La rédaction de l'article 2-2 ne résout donc pas les difficultés posées par les opérations hybrides , auxquelles participent des personnes intervenant à titre militaire et humanitaire . Ces personnes seraient-elles exclues de la protection liée à l'application de la présente convention, dès lors qu'elles interviennent en vertu d'une mission intégrant des éléments du chapitre VII ?

. On peut, de surcroît, s'interroger sur la pertinence de la condition relative au " risque exceptionnel " (défini par l'article 1 er c/ii) induit par une opération : il paraît difficile, en effet, pour le Secrétaire général des Nations unies, de requérir de l'Assemblée générale ou du Conseil de sécurité l'existence d'un risque exceptionnel pour la sécurité du personnel des Nations unies dans une région du monde donnée, compte tenu des pressions susceptibles d'être exercées par de nombreux Etats pour éviter une telle déclaration 12( * ) .

. Enfin, il convient de rappeler que l'application de la présente convention paraît supposer l'existence préalable d'une opération des Nations unies. Ainsi l'enlèvement de M. Vincent Cochetel, qui dirigeait le bureau du Haut commissariat de l'ONU aux réfugiés à Vladikavkaz, n'aurait pas été intégré dans le champ d'application de la convention, car il n'existe pas d'opération des Nations unies en Ossétie du Nord (Fédération de Russie), et que, par ailleurs, le Caucase n'est pas classé parmi les régions du monde induisant un " risque exceptionnel " pour les personnels qui y sont engagés.

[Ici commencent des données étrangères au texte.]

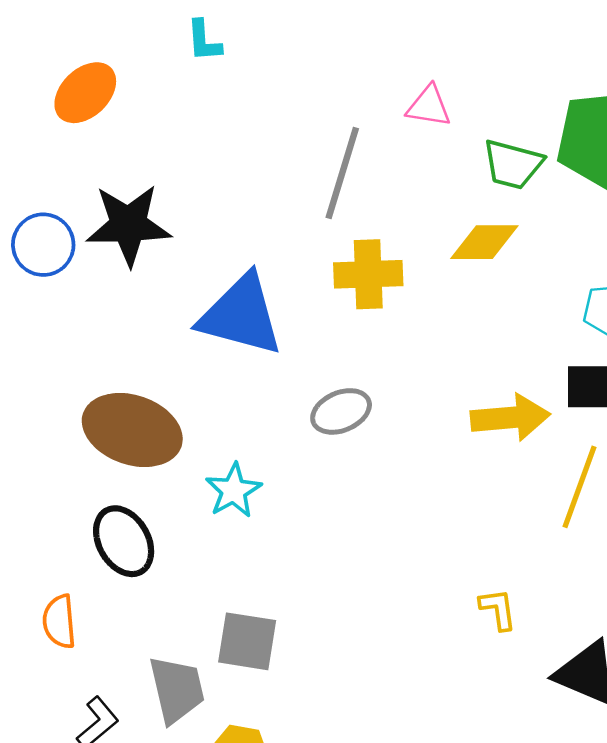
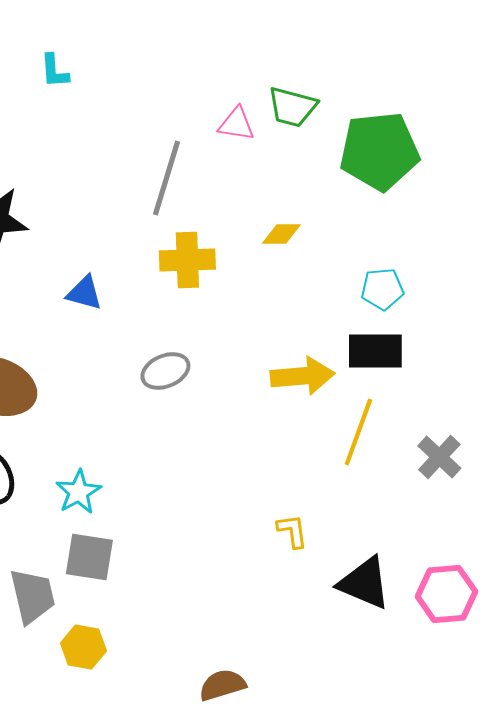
green trapezoid: (513, 164) -> (292, 107), moved
yellow diamond: (484, 242) -> (281, 234), size x0.7
blue triangle: (241, 315) -> (84, 293), size x0.5
cyan star: (234, 491) -> (78, 492), moved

. Enfin, on constate quelques ambiguïtés terminologiques dans les définitions des opérations onusiennes proposées par les articles 1 er et 2 de la présente convention. L'article 1 er renvoie ainsi aux opérations " établies " par un organe compétent de l'ONU, alors que l'article 2 exclut les opérations " autorisées par le Conseil de sécurité " en tant qu'actions coercitives fondées sur le chapitre VII de la Charte des Nations unies. Il convient probablement de voir dans ces contradictions apparentes l'une des conséquences de la précipitation dans laquelle a été négociée la présente convention, plutôt que d'en chercher une signification susceptible de compliquer l'application de celle-ci.